To better understand the mark he left, let’s show a summary of some of the testimonies that, apart from describing this character, draw a time of abandonment and poverty:
«We always knew him as The Lamb, The Lambs’ Doctor. He was the only doctor we had here, I didn’t know any other doctor. I don’t know if he was so called because he was a witch doctor, if this was his actual surname or if it was a nickname;
Don Agustín El Cordero was just Don Agustín El Cordero. He didn’t charge, people just gave him what they estimated. He cured my pneumonia just by bleeding it. He always said, from the first symptoms, «this is suspicious». He took his cupping glasses, a chunk candle in a glass and he placed it on one side, and then he placed his cupping glasses where I felt the pain. He rubbed a little alcohol there, he dried it and he placed a coin under the candle – at those times it was a round black coin- and on top of it he placed the glass. If you were suffering from pneumonia it all became black and he immediately grabbed the razor blade and bled it. Then he prescribed water from clin herb, and let’s drink it!

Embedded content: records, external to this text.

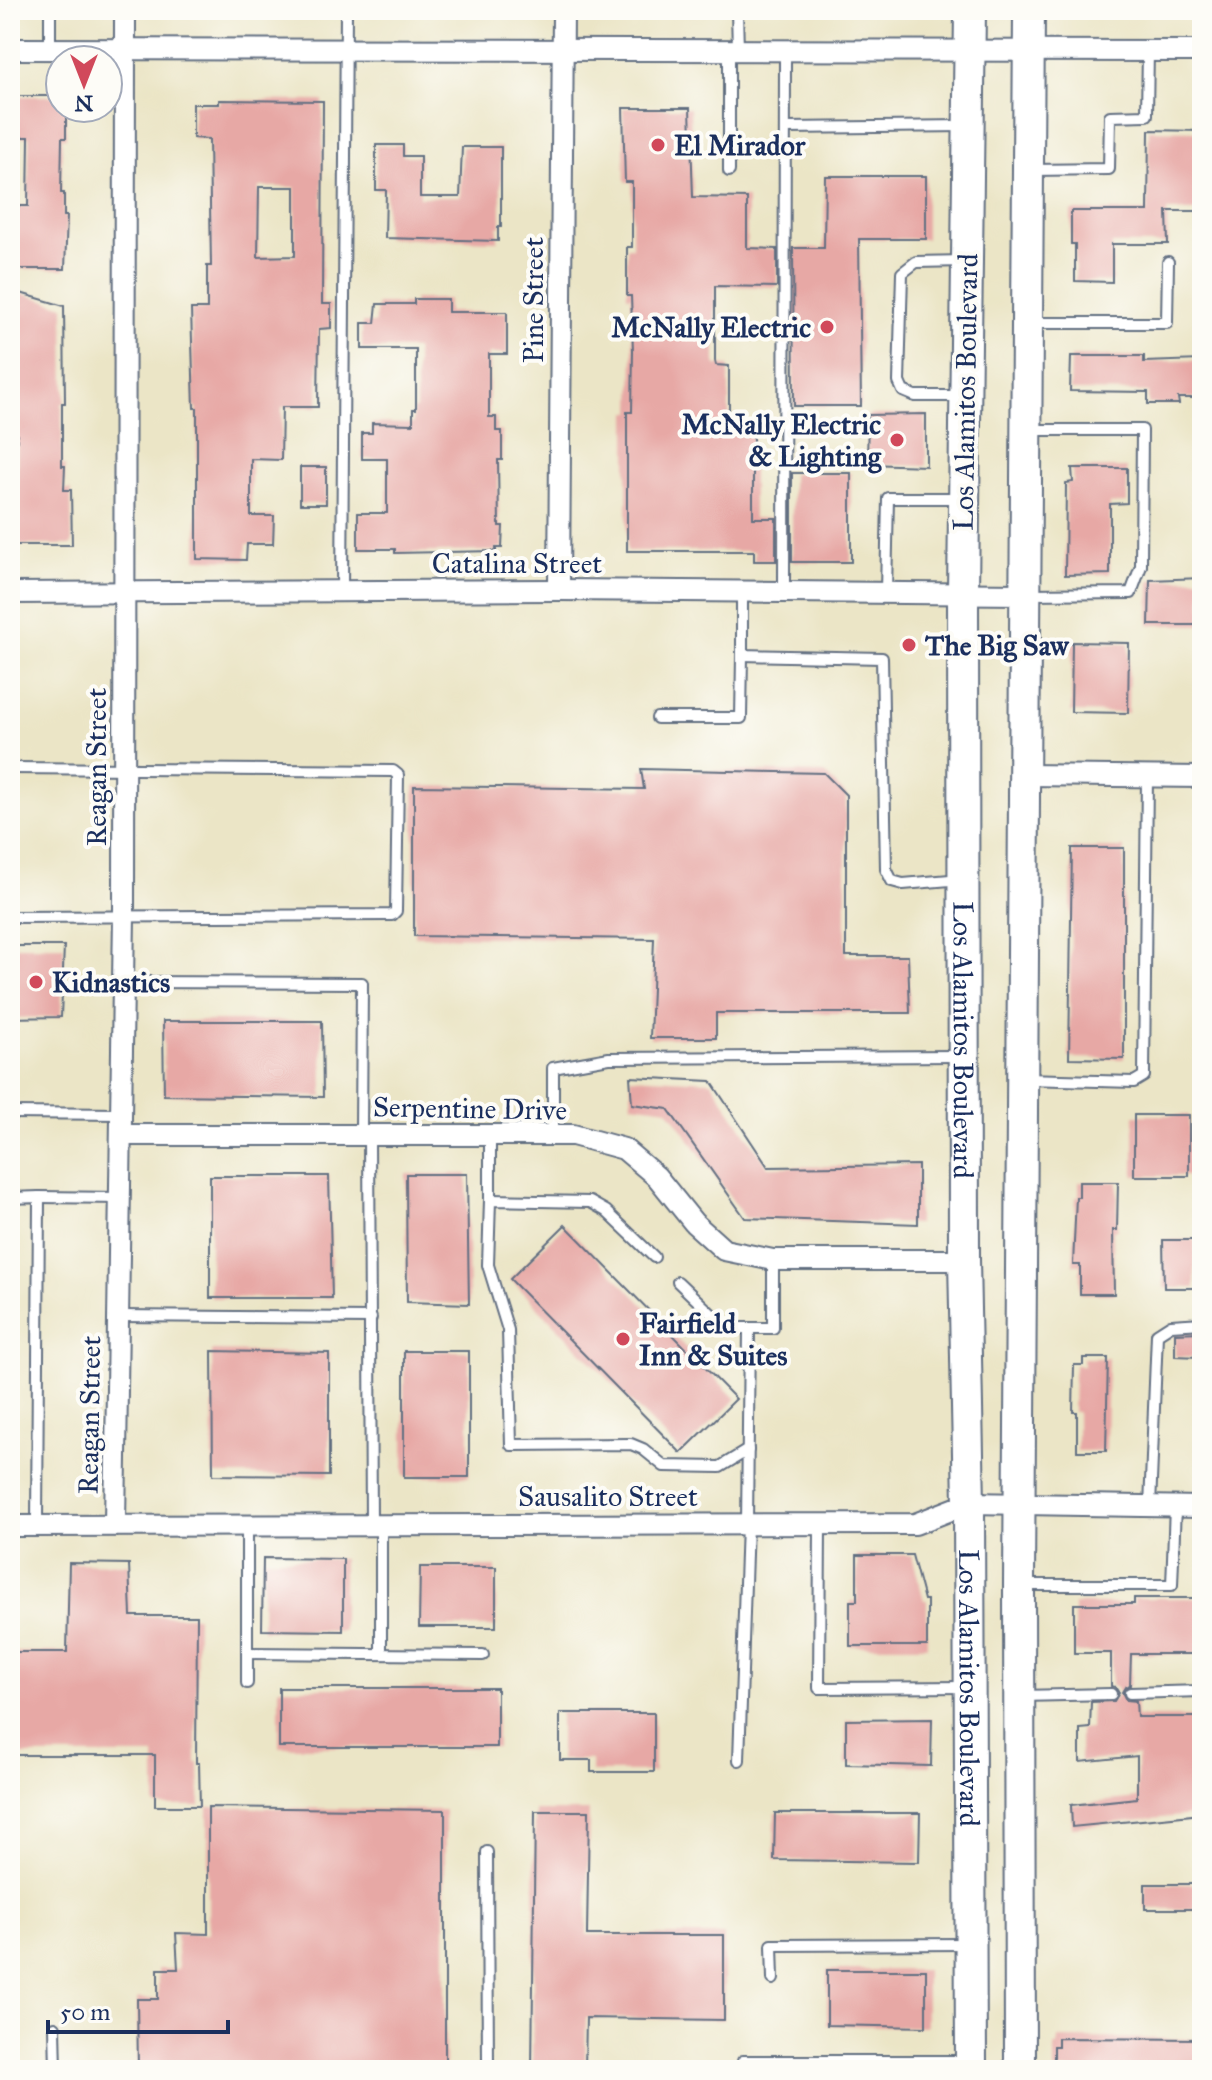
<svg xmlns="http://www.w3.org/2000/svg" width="1212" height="2080" font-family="'IM FELL Great Primer',serif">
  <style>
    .building { fill: #e7a8a5; fill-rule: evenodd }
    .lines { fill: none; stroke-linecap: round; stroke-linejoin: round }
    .lane-casing { stroke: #646f82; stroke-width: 14 }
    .street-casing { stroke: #646f82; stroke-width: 24 }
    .primary-casing { stroke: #646f82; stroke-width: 34 }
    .lane { stroke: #fff; stroke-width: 10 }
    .street { stroke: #fff; stroke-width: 20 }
    .primary { stroke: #fff; stroke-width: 30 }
    .poi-dot { fill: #d1495b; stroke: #fdfcf7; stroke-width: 3 }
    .labels { text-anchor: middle; stroke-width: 8; stroke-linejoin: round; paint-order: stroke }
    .poi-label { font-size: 28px; font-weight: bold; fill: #1b2f5e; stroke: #fdfcf7; text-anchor: start }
    .street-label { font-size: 28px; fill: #1b2f5e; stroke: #fdfcf7 }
  </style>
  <rect width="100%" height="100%" fill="#fdfcf7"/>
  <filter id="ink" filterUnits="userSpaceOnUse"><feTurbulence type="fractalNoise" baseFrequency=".0125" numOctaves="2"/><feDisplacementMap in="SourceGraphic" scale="16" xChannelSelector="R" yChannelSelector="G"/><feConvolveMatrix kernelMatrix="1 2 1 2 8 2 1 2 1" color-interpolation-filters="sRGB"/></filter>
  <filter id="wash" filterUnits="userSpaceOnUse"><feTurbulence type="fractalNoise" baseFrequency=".006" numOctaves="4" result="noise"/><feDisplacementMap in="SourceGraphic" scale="32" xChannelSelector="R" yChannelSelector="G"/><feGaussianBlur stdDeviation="1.8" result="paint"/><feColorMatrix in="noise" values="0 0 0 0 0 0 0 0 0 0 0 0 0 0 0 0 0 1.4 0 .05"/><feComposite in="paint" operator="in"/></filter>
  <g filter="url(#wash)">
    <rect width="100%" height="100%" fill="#ebe5c6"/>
    <g id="blocks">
      <!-- building -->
      <g class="building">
        <polygon points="18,96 60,96 60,108 66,108 66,138 62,138 61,193 64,193 64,216 67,216 65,269 10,269 10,206 28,206 29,137 10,137 10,110 18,110"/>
        <path d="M219,100L323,101L322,304H331V328L319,329L318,407H282L281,460L251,459V516H274L273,544H247L246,560L197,559V408H194L191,309H207V266H211L209,139L193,138V104H219ZM259,187H295V256L258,257Z"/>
        <polygon points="623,108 690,108 693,197 747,198 747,248 777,249 777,287 715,286 715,361 716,365 729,366 729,435 753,435 753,518 776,518 776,561 754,561 754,551 627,551 627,412 632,412 633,351 631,296 627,296 627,247 632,247 632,182 625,182"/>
        <polygon points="1149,130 1202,131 1202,211 1167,211 1168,244 1112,244 1112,282 1075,281 1075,244 1071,244 1071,211 1148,211"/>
        <polygon points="376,145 403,145 403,156 420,156 420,197 460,197 462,147 501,147 501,227 498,227 498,241 385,238 386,190 376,190"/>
        <polygon points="825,176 926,176 926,239 859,239 861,406 794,406 793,248 824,248"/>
        <polygon points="17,292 64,306 65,403 62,403 62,466 65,466 64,490 71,490 72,545 10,545 10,492 17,492 17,403 10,403 10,357 17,357"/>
        <polygon points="414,299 448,299 448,312 507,312 507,354 489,354 489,417 496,417 496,431 502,431 502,460 498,460 499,526 503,526 502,548 496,548 496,551 395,553 395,549 358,549 358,513 387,513 387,459 362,459 362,433 372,433 372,423 413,424 413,409 416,409 416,349 362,349 362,323 375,323 377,304 414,304"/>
        <polygon points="1071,356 1144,356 1144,362 1201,360 1200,398 1178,398 1179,404 1148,404 1148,392 1070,391"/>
        <polygon points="926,414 926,466 867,464 868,415"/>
        <rect x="300" y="467" width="26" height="37"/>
        <polygon points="1072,468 1127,468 1127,503 1110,504 1110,574 1065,575 1066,483 1073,482"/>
        <rect x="792" y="473" width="59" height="89"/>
        <polygon points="1202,578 1202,625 1149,625 1150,580"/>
        <polygon points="1072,642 1129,643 1128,713 1071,712"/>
        <polygon points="641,769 824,773 846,795 846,956 908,956 910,1013 716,1013 716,1038 650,1038 654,939 414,936 414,786 644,789"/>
        <polygon points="1072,848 1124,848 1124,1059 1069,1058"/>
        <polygon points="10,946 64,946 61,1017 10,1018"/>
        <polygon points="163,1021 322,1021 323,1097 164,1095"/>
        <polygon points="630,1077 711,1081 768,1167 918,1165 918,1224 745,1218 668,1109 632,1104"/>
        <rect x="1134" y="1115" width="55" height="61"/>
        <polygon points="406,1174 467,1174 469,1304 407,1302"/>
        <polygon points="210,1176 329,1176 332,1298 210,1298"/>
        <polygon points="1079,1182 1118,1182 1117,1230 1113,1230 1114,1294 1080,1294 1080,1265 1073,1265 1076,1197 1079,1197"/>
        <polygon points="565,1225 736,1399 681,1453 510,1279"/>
        <polygon points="1163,1240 1195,1240 1195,1288 1164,1288"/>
        <polygon points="1200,1332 1199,1357 1175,1356 1175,1333"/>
        <polygon points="212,1351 329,1353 329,1476 213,1475"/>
        <rect x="404" y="1351" width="65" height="126"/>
        <polygon points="1083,1358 1108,1358 1106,1451 1077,1451 1077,1412 1073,1412 1074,1365 1083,1365"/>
        <polygon points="857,1555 912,1555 924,1600 927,1600 927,1646 850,1646 850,1601 857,1601"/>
        <polygon points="263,1558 343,1559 343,1631 262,1630"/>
        <polygon points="69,1563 129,1564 131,1616 197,1616 196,1763 199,1763 200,1806 155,1806 155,1755 10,1755 10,1652 67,1652"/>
        <polygon points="420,1567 496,1567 496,1627 419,1627"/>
        <polygon points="1134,1598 1202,1598 1202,1654 1131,1654 1130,1685 1125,1687 1122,1692 1126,1700 1136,1701 1137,1717 1202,1717 1202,1814 1072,1827 1071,1805 1137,1798 1137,1756 1080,1762 1080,1729 1090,1728 1091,1702 1114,1701 1119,1693 1115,1687 1111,1686 1111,1653 1074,1653 1074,1604 1134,1604"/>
        <rect x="279" y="1688" width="218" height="59"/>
        <polygon points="560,1713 654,1713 654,1772 591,1772 591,1760 560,1760"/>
        <polygon points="932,1719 931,1766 846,1764 846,1720"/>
        <polygon points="208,1807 445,1810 445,2070 138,2070 137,1999 158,1999 158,1969 178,1969 176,1933 208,1934"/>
        <polygon points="535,1811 589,1811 587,1935 724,1935 724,2020 586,2018 585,2070 532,2070"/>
        <polygon points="775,1813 920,1813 919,1862 774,1860"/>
        <rect x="1145" y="1884" width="50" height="25"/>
        <polygon points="827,1970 926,1970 926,2027 827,2025"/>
        <polygon points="1058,2038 1202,2039 1202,2070 1054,2070 1054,2046 1058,2046"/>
      </g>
    </g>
  </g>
  <g filter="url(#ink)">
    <use href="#blocks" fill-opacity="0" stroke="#646f82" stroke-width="2"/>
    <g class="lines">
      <defs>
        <g id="lane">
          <polyline points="50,10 50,49"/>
          <polyline points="737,10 738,51"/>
          <polyline points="729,51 729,171"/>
          <polyline points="785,128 966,126"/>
          <polyline points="1031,170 1109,169 1110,116 1147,115 1148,50"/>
          <polyline points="1029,323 1167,323 1168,262"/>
          <polyline points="964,396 915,396 903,391 899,382 902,273 916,262 965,261"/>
          <polyline points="742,591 742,655 882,658 886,869 892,881 903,884 962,879"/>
          <polyline points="342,592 346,10"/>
          <polyline points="784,592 785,51"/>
          <polyline points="886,592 888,498 962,498"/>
          <polyline points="1027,594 1131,593 1141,566 1142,430 1031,430"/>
          <polyline points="657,718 741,718 742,655"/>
          <polyline points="10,768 393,771 398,775 396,911 392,915 10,917"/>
          <polyline points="123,982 362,983 361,1134"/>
          <polyline points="1025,1079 1134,1082 1144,1076 1147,776"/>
          <polyline points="10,1113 122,1114"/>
          <polyline points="369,1134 371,1524"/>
          <polyline points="490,1135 490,1200"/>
          <polyline points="553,1135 553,1068 609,1058 959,1056"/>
          <polyline points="39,1197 121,1198"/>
          <polyline points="10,1198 39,1197 37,1526"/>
          <polyline points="654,1257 606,1211 590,1202 490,1200 488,1265 508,1330 511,1445 631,1444 643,1449 664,1466 720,1467 748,1450"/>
          <polyline points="678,1282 726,1328 749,1328"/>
          <polyline points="119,1316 371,1318"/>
          <polyline points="1150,1506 1157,1334 1171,1325 1202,1323"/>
          <polyline points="381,1524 381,1654"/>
          <polyline points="820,1524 819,1688 968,1687"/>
          <polyline points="247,1525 247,1683"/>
          <polyline points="1022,1585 1172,1585 1175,1506"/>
          <polyline points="247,1653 483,1655"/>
          <polyline points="1130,1693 1202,1691"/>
          <polyline points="1021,1696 1111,1694"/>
          <polyline points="739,1760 747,1524 749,1328 773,1328 773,1260"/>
          <polyline points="487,1852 488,2070"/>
          <polyline points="773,1979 772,1945 968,1944"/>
          <polyline points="55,2027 56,2070"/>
          <polyline points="743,2070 743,2061 968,2061"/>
        </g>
        <g id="street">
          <polyline points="10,49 1202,51"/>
          <polyline points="559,590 563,10"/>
          <polyline points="10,593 559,590 1025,594"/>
          <polyline points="1025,775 1202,777"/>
          <polyline points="122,1135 573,1135 624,1149 657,1177 694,1223 724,1250 773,1260 964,1260"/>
          <polyline points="115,1524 124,915 125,10"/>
          <polyline points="10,1526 915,1524 969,1503 1202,1507"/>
        </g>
        <g id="primary">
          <path id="s1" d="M970,10L963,593L964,1260L969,1503L971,2070"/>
          <polyline points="1020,2070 1019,1585 1029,10"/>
        </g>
      </defs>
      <!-- lane casing -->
      <use href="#lane" class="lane-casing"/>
      <!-- street casing -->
      <use href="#street" class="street-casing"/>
      <!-- primary casing -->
      <use href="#primary" class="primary-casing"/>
      <!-- lane -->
      <use href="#lane" class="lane"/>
      <!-- street -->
      <use href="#street" class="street"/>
      <!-- primary -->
      <use href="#primary" class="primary"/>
    </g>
  </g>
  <!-- markers -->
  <g class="poi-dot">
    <circle cx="658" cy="145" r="8"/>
    <circle cx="827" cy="327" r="8"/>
    <circle cx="897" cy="440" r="8"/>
    <circle cx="909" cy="645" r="8"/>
    <circle cx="36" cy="982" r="8"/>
    <circle cx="623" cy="1339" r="8"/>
  </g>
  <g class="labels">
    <!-- poi labels -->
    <g class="poi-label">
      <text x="674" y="155">El Mirador</text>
      <text x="811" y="337" text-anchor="end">McNally Electric</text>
      <text x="881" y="434" text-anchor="end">McNally Electric<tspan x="881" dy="32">&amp; Lighting</tspan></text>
      <text x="925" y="655">The Big Saw</text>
      <text x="52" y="992">Kidnastics</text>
      <text x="639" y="1333">Fairfield<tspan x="639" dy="32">Inn &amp; Suites</tspan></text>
    </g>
    <!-- street labels -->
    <g class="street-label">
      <text transform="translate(533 300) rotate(-90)" y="10">Pine Street</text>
      <text transform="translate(965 392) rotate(-89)" y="10">Los Alamitos Boulevard</text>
      <text x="517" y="573">Catalina Street</text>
      <text transform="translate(96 767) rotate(-90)" y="10">Reagan Street</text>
      <text dy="10" stroke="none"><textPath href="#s1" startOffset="1030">Los Alamitos Boulevard</textPath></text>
      <text transform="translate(470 1108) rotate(1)" y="10">Serpentine Drive</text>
      <text transform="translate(89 1415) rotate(-89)" y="10">Reagan Street</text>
      <text x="608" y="1506">Sausalito Street</text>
      <text dy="10" stroke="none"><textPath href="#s1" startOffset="1678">Los Alamitos Boulevard</textPath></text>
    </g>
  </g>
  <!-- margin -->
  <rect width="1212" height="2080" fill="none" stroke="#fdfcf7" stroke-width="40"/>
  <!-- north arrow -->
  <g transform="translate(84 84) rotate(180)"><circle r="38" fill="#fdfcf7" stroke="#a3aaba" stroke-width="2"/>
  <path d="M0-6L14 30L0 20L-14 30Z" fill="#d1495b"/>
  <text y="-12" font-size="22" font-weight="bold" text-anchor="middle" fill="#1b2f5e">N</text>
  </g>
  <!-- scale -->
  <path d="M48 2020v12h180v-12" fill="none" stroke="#1b2f5e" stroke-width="4"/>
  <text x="60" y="2020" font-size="24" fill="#1b2f5e" stroke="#fdfcf7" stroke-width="6" paint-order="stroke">50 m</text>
</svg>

Doctors like that are needed nowadays, not the current ones. Poor people called him and he went to help them».
«When he came to Corralejo he stayed at the best room the neighbours had so he could sleep well. He was very popular, he was a witch doctor but a natural one. His remedies were natural herbs, goat milk and things like this»
«He cured my heart. He was living in El Escorial, somewhere near Ahui. Don Agustín, The Lambs’ doctor. People went to fetch him anywhere, and from everywhere, night and day. He had a white donkey, as big as a mare, but I don’t remember her name. He said: «Heavens, if The Lamb doesn’t cure you, then you are lost». He was a strong man, he drank a lot too. He was from Tenerife and came here, I don’t know why, and I don’t think anybody knows it. Doctors didn’t like him, but the people did! Oh, without Don Agustín there was nothing! Don Agustín prescribed you a cup of tea, and the cup of tea cured you. His kindness was beautiful. He was a very polite man. He was never sold drugs, just herbs, this is true: Mallow, urraja, verbena, la conservilla (salvia aegyptiaca), el pasote (chenopodium ambrosioides), the herb of grace. He was the best doctor we’ve ever had. If he were here a lot of people would get cured. At home we still say «as a true doctor……..The Lambs’ Doctor».